While the Chinese media is generally regarded as little more than a swamp of propaganda and lies, amid the paludal newspapers and unctuous television programming is Caijing, a pathfinding biweekly business magazine.
Caijing‘s reputation was established when it provided data from the World Health Organization exposing the government’s cover-up of the 2003 SARS outbreak, months before Dr Jiang Yanyong’s letter to CCTV4 was published by Time, alerting the world to the issue.
When the 2008 Sichuan earthquake hit, Chinese coined the term “tofu sediment schoolhouse” to describe the cheaply-made buildings that crumbled like tofu during the disaster and left roughly 5,000 children dead. In a wonderful piece for The New Yorker, Evan Osnos writes that after families were threatened or paid to keep silent, and after the Propaganda Department restricted coverage of the rescue effort, Caijing published a 12-page report citing government incompetence but, crucially, declined to name names.
The ability to cover such highly sensitive stories without shying away from criticizing the government, and to do so without earning the government’s wrath, is what makes Caijing unique. Depending on the characters used, caijing can either mean “finance and economics,” the name of the magazine, or “to frame a shot,” as in film or photography. Hu Shuli, the magazine’s founder, often called the most dangerous woman in China, has proven herself adept at both. The kind of demagogic editorializing found in some larger Western publications is absent here. The magazine is as precise and emotionless as a scalpel.
However, critics point out that this scalpel delicately avoids arteries such as Falun Gong or the ethnic conflicts in Xinjiang and Tibet. In its defense, it is a business magazine and its focus on cases of fraud and corruption is therefore more appropriate. Even here, though, Caijing moves with care. According to Osnos, it often builds a story and then waits for the green light. So after Xinhua, the state-run newspaper, published a single sentence on the arrest of Shenzhen’s mayor for corruption, Caijing dropped a comprehensive analysis of the situation 29 minutes later.

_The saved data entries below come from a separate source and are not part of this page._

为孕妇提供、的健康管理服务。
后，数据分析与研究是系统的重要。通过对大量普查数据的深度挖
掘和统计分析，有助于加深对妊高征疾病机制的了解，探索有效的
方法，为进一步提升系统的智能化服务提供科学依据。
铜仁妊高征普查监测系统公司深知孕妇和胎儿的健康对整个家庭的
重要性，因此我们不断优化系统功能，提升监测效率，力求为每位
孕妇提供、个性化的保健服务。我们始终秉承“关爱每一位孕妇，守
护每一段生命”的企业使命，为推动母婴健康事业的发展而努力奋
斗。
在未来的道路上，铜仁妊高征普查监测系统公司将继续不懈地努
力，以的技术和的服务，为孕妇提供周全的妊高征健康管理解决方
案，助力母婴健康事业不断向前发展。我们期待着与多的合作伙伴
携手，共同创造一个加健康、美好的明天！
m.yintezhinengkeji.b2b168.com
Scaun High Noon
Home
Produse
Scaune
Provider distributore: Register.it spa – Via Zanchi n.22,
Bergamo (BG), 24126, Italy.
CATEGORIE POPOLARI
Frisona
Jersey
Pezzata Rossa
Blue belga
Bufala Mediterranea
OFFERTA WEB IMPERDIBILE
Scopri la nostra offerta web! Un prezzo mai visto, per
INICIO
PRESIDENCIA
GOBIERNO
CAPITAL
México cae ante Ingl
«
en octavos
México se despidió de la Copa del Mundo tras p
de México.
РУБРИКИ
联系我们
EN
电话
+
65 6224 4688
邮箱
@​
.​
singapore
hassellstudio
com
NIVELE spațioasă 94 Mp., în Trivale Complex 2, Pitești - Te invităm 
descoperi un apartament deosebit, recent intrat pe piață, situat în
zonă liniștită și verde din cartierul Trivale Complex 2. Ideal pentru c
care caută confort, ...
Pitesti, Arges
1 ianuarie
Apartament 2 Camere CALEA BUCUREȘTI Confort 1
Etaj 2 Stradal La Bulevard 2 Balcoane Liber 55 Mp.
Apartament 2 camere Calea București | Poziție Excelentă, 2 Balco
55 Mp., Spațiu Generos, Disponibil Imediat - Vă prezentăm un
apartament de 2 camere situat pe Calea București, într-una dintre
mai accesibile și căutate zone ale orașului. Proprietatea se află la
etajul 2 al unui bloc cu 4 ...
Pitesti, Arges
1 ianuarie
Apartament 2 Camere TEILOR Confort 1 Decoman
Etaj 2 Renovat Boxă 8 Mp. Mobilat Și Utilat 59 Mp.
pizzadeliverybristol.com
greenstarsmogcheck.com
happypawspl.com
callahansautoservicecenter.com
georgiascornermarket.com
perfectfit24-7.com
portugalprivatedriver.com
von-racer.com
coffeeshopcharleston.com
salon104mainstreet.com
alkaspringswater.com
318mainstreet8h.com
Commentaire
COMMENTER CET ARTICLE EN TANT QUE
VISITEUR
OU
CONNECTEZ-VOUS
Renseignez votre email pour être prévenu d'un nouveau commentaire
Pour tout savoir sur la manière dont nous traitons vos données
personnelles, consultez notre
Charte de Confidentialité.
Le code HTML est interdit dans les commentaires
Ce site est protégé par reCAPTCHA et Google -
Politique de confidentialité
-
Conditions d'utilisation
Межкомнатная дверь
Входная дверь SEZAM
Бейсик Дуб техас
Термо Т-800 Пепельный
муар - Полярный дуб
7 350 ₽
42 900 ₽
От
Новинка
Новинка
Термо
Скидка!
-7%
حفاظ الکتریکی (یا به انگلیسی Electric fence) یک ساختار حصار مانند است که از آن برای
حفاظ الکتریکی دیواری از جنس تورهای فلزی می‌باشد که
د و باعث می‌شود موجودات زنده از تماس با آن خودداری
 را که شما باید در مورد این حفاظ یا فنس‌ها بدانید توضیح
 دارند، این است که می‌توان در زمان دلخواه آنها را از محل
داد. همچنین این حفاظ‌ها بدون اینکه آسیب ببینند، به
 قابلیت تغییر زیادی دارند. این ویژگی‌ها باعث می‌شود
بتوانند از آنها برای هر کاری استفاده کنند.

But sometimes even Caijing strikes a nerve, the greatest one being a scandal it reported on in 2007 concerning a group of investors who paid less than $550 million for 92 percent of a corporation worth more than $10 billion. Authorities had the story revoked; it turns out some of those investors were children of Party leaders. And more recently, it was reported that Caijing‘s deputy editor lost his position after posting incriminating details on his Weibo account regarding a corrupt Reform Commission deputy minister.

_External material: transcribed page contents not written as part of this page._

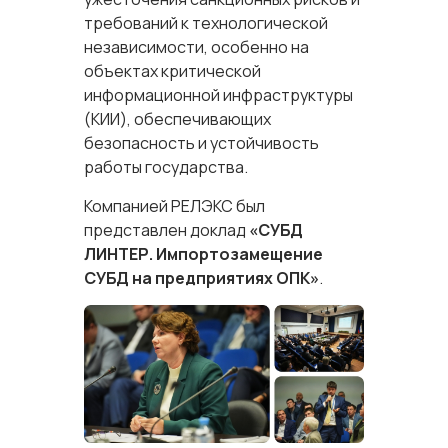
требований к технологической
независимости, особенно на
объектах критической
информационной инфраструктуры
(КИИ), обеспечивающих
безопасность и устойчивость
работы государства.
Компанией РЕЛЭКС был
представлен доклад
«СУБД
ЛИНТЕР. Импортозамещение
СУБД на предприятиях ОПК»
.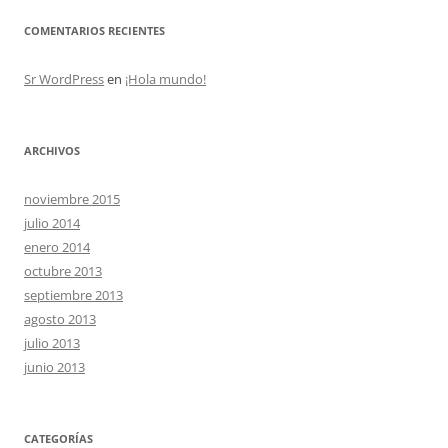
COMENTARIOS RECIENTES
Sr WordPress
en
¡Hola mundo!
ARCHIVOS
noviembre 2015
julio 2014
enero 2014
octubre 2013
septiembre 2013
agosto 2013
julio 2013
junio 2013
CATEGORÍAS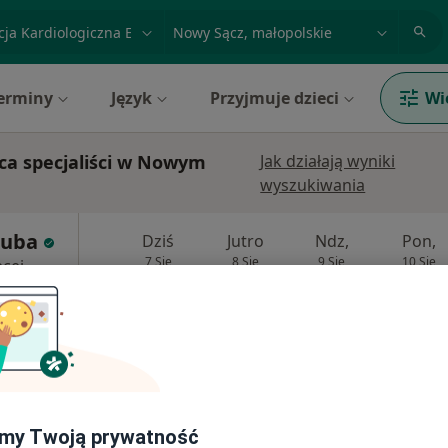
acja, badanie lub nazwisko
miasto lub dzielnica
erminy
Język
Przyjmuje dzieci
Wi
rca specjaliści w Nowym
Jak działają wyniki
wyszukiwania
ruba
Dziś
Jutro
Ndz,
Pon,
7 Sie
8 Sie
9 Sie
10 Sie
cej
Umawianie online nie jest dostępne
Poproś o wizytę
apa
Centrum Medyczne LUX MED Nowy Sącz - Poniatowskiego 2
my Twoją prywatność
od 389 zł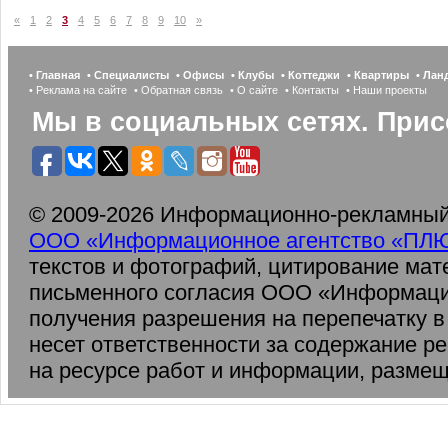
«
1
2
3
4
5
6
7
8
9
10
»
• Главная
• Специалисты
• Офисы
• Клубы
• Коттеджи
• Квартиры
• Ла
• Реклама на сайте
• Обратная связь
• О сайте
• Контакты
• Наши проекты
Мы в социальных сетях. Прис
© 2009-2026 Информационно-рекламный 
ООО «Информационное агентство «ПЛ
текстов и фотографий, цитирование мат
письменного согласия ООО «Информаци
получения разрешения на перепечатку 
несет ответственности за содержание р
на ресурсе работ и информации, разме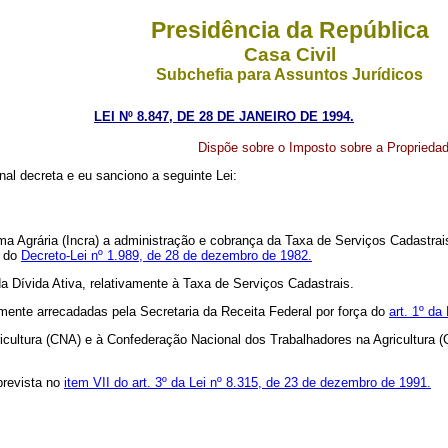
Presidência da República
Casa Civil
Subchefia para Assuntos Jurídicos
LEI Nº 8.847, DE 28 DE JANEIRO DE 1994.
Dispõe sobre o Imposto sobre a Propriedade 
al decreta e eu sanciono a seguinte Lei:
a Agrária (Incra) a administração e cobrança da Taxa de Serviços Cadastrais
e do
Decreto-Lei nº 1.989, de 28 de dezembro de 1982.
Dívida Ativa, relativamente à Taxa de Serviços Cadastrais.
nte arrecadadas pela Secretaria da Receita Federal por força do
art. 1º da
cultura (CNA) e à Confederação Nacional dos Trabalhadores na Agricultura 
prevista no
item VII do art. 3º da Lei nº 8.315, de 23 de dezembro de 1991.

Asked about the limits of reporting in China during an interview with Asahi Shimbun, Hu Shuli said, “Those outside of China only emphasize the difficulties. China will not be able to obtain the same freedom of the press as in the West overnight. I believe that is obvious.”
Some observers believe freedom of press in China is narrowing even further. Matt Schiavenza of The Atlantic writes, “Conditions for international media organizations in China have worsened under Xi Jinping… After Bloomberg and The New York Times published investigations into the financial largesse of top leaders, China blocked each website and refused to issue new visas to reporters sent to the country.”

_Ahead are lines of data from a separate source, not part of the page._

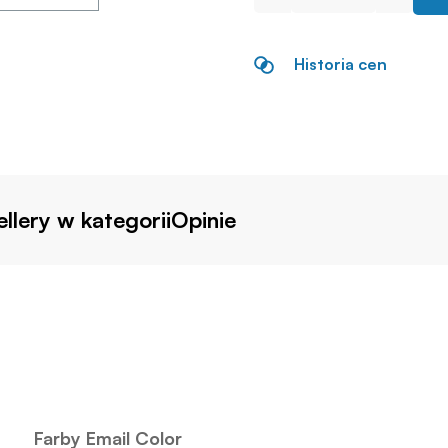
Historia cen
llery w kategorii
Opinie
Farby Email Color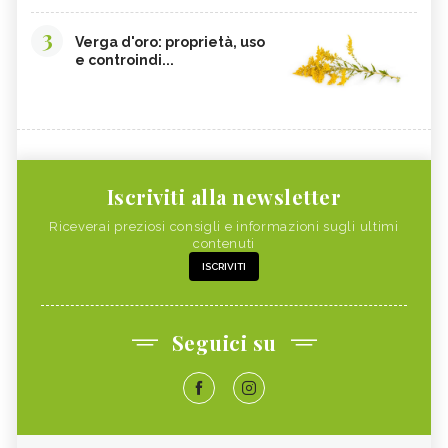
3
Verga d'oro: proprietà, uso
e controindi...
Iscriviti alla newsletter
Riceverai preziosi consigli e informazioni sugli ultimi
contenuti
ISCRIVITI
Seguici su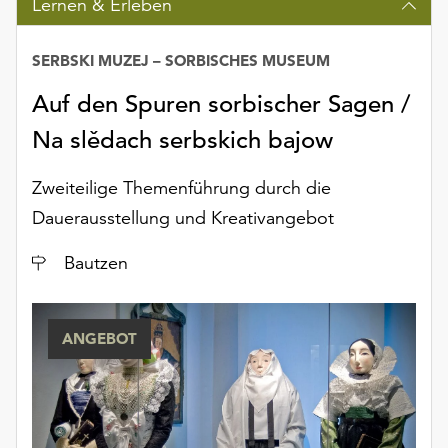
Lernen & Erleben
Möchten
Sie
die
SERBSKI MUZEJ – SORBISCHES MUSEUM
verwendeten
Auf den Spuren sorbischer Sagen /
Cookies
anpassen,
Na slědach serbskich bajow
erreichen
Sie
Zweiteilige Themenführung durch die
die
Dauerausstellung und Kreativangebot
Einstellungen
über
Ort
Bautzen
die
Schaltfläche
„Auswählen“.
ANGEBOT
Weitere
Informationen
finden
Sie
in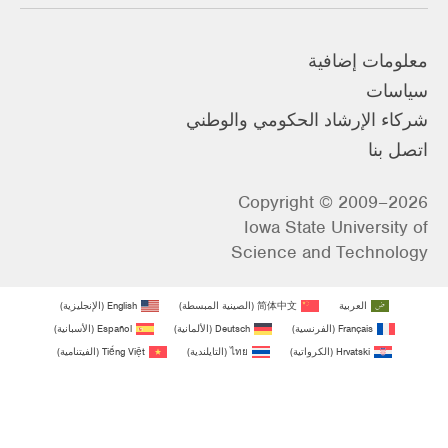
معلومات إضافية
سياسات
شركاء الإرشاد الحكومي والوطني
اتصل بنا
Copyright © 2009–2026
Iowa State University of
Science and Technology
العربية
简体中文
(
الصينية المبسطة
)
English
(
الإنجليزية
)
Français
(
الفرنسية
)
Deutsch
(
الألمانية
)
Español
(
الأسبانية
)
Hrvatski
(
الكرواتية
)
ไทย
(
التايلندية
)
Tiếng Việt
(
الفيتنامية
)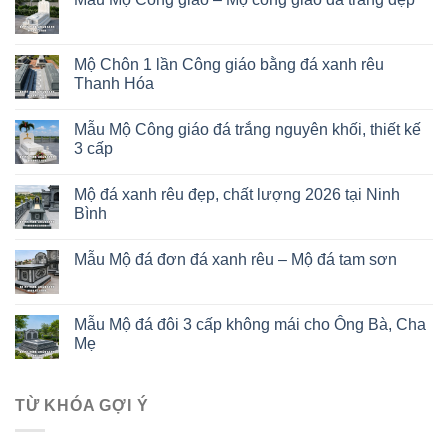
Mộ Chôn 1 lần Công giáo bằng đá xanh rêu
Thanh Hóa
Mẫu Mộ Công giáo đá trắng nguyên khối, thiết kế
3 cấp
Mộ đá xanh rêu đẹp, chất lượng 2026 tại Ninh
Bình
Mẫu Mộ đá đơn đá xanh rêu – Mộ đá tam sơn
Mẫu Mộ đá đôi 3 cấp không mái cho Ông Bà, Cha
Mẹ
TỪ KHÓA GỢI Ý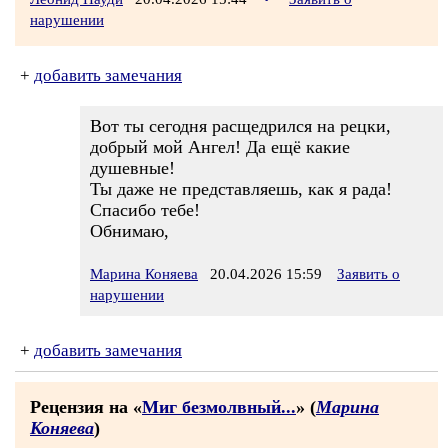
нарушении
+
добавить замечания
Вот ты сегодня расщедрился на рецки,
добрый мой Ангел! Да ещё какие
душевные!
Ты даже не представляешь, как я рада!
Спасибо тебе!
Обнимаю,
Марина Коняева
20.04.2026 15:59
Заявить о
нарушении
+
добавить замечания
Рецензия на «
Миг безмолвный...
» (
Марина
Коняева
)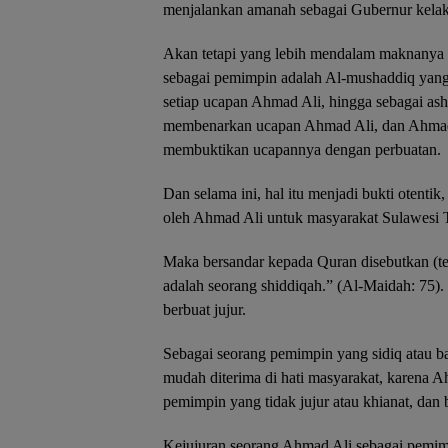
menjalankan amanah sebagai Gubernur kelak
Akan tetapi yang lebih mendalam maknanya 
sebagai pemimpin adalah Al-mushaddiq yan
setiap ucapan Ahmad Ali, hingga sebagai ash
membenarkan ucapan Ahmad Ali, dan Ahmad 
membuktikan ucapannya dengan perbuatan.
Dan selama ini, hal itu menjadi bukti otentik
oleh Ahmad Ali untuk masyarakat Sulawesi T
Maka bersandar kepada Quran disebutkan (te
adalah seorang shiddiqah.” (Al-Maidah: 75).
berbuat jujur.
Sebagai seorang pemimpin yang sidiq atau b
mudah diterima di hati masyarakat, karena A
pemimpin yang tidak jujur atau khianat, dan 
Kejujuran seorang Ahmad Ali sebagai pemimpin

While this may be, it hasn’t slowed Hu Shuli’s rise to power. In fact in 2010 she founded Caixin Media which, in addition to Caijing, now also publishes Century Weekly, China Reform, and Comparative Studies. And each of these have the same critical approach that has made Caijing the indispensable read that it is.
Here, one is perhaps reminded of the Chinese classic Water Margin, in which the brilliant analyst and master of words Wu Yong helps defeat the incompetent chief Wang Lun and saves the lives of his fellow outlaws several times. It is a conceit, but like Wu Yong, Hu Shuli inhabits a swamp – the swamp of Chinese media – and similarly confronts incompetent government officials while, in a sense, defending her fellow outlaws, i.e. journalists. But unlike Wu Yong, who considers the government beyond redemption, Hu Shuli is a patriot who hopes to improve the system from within.
This will not be easy. The 2014 Press Freedom Index, published by Reporters Without Borders, ranks China 175 out of 180 countries, 25 places below Russia and only 4 places above North Korea. And now that Beijing has, in the wake of the Charlie Hebdo shooting, registered its voice with a growing chorus of deliberation over responsible free speech, it’s fair to ask to what extent Chinese media can be taken seriously. For now, the answer is Caijing.